There are numerous strengths to Koreatown, Los Angeles. First, Lee interweaves Korean-American history with American, regional, and urban history with great dexterity. The author tells “a story of Korean Americans against larger stories of Los Angeles and the United States during the late twentieth century” (3), while “contextualizing its subjects against a broader backdrop of cultural malaise, urban turmoil, liberal multiculturalism, and economic transition” (4). Existing literature tends to portray an ethnic neighbourhood as if cut off from the rest of society. Second, readers will appreciate Lee’s clear explanation of how Koreans immigrated to the US as a result of globalization, and also how the global aspirations of Los Angeles were conducive to the influx of trans-Pacific capital from South Korea, though with some backlash from the local Angelenos. Third, it is to the author’s credit that she critically examines the controversial role played by the CRA and other neoliberal, public-private entities in Los Angeles. Fourth, it is a pleasure to read the author’s eloquent writing, which is both to the point and showcases her comprehensive grasp of what went on in Koreatown, Los Angeles.
At the same time, there are a couple of lingering questions. First, this book touches on many research topics ranging from immigration history to race relations; however, the analytical discussion is sometimes muted. For instance, the book’s subtitle includes immigration, race, and the “American Dream,” but “race” is used as a merely descriptive variable. Second, it is definitely informative to hear about so called “BK Korean Americans” and their take on new immigrants. Yet there is no mention of how the prototype Koreatown has evolved since the beginning of the last century, when a number of Korean immigrants settled in the city’s downtown.
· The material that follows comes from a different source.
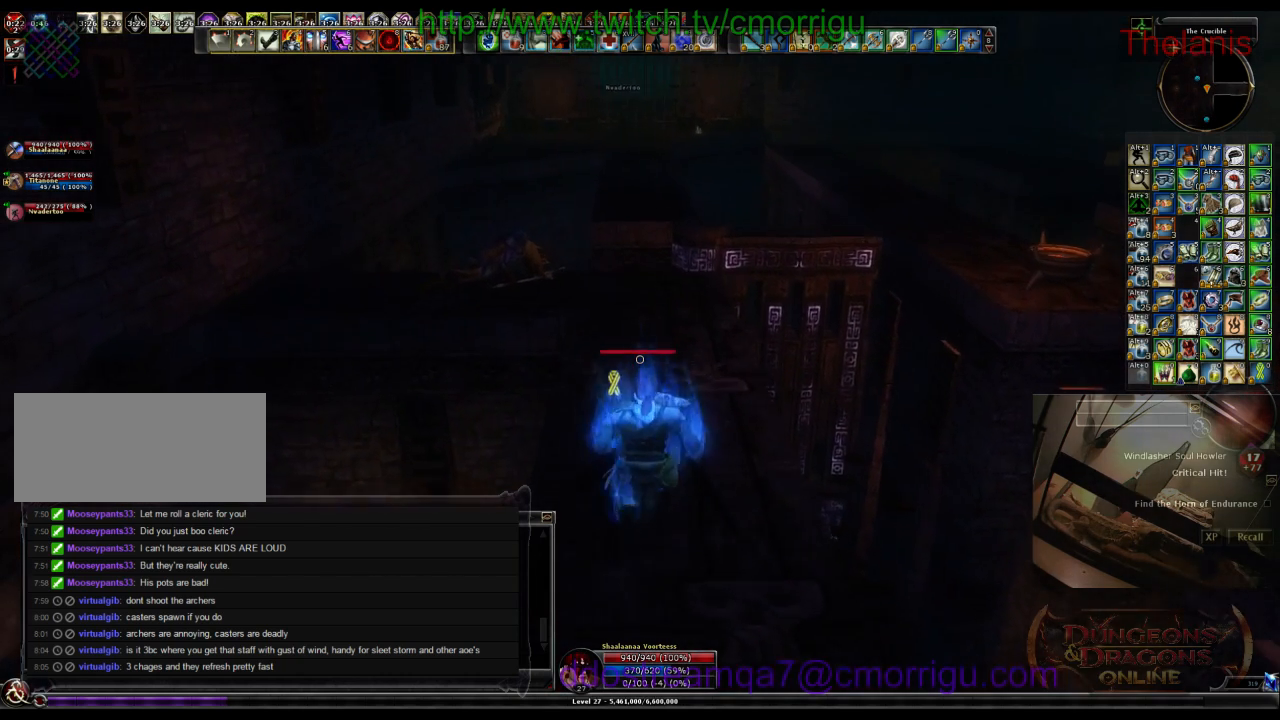
{"keys": [], "events": [[33, "w", "up"]]}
Since then, the community has moved westward and down south from the USC area, and then further relocated towards the city’s Olympic Boulevard in the aftermath of the Watts riots in 1965.
Nevertheless, Koreatown, Los Angeles will be an invaluable source for generations of policy makers, commentators, and the public as well as scholars and students who are interested in new immigrant communities, the Korean/Asian American community, urban politics, race relations, and globalization.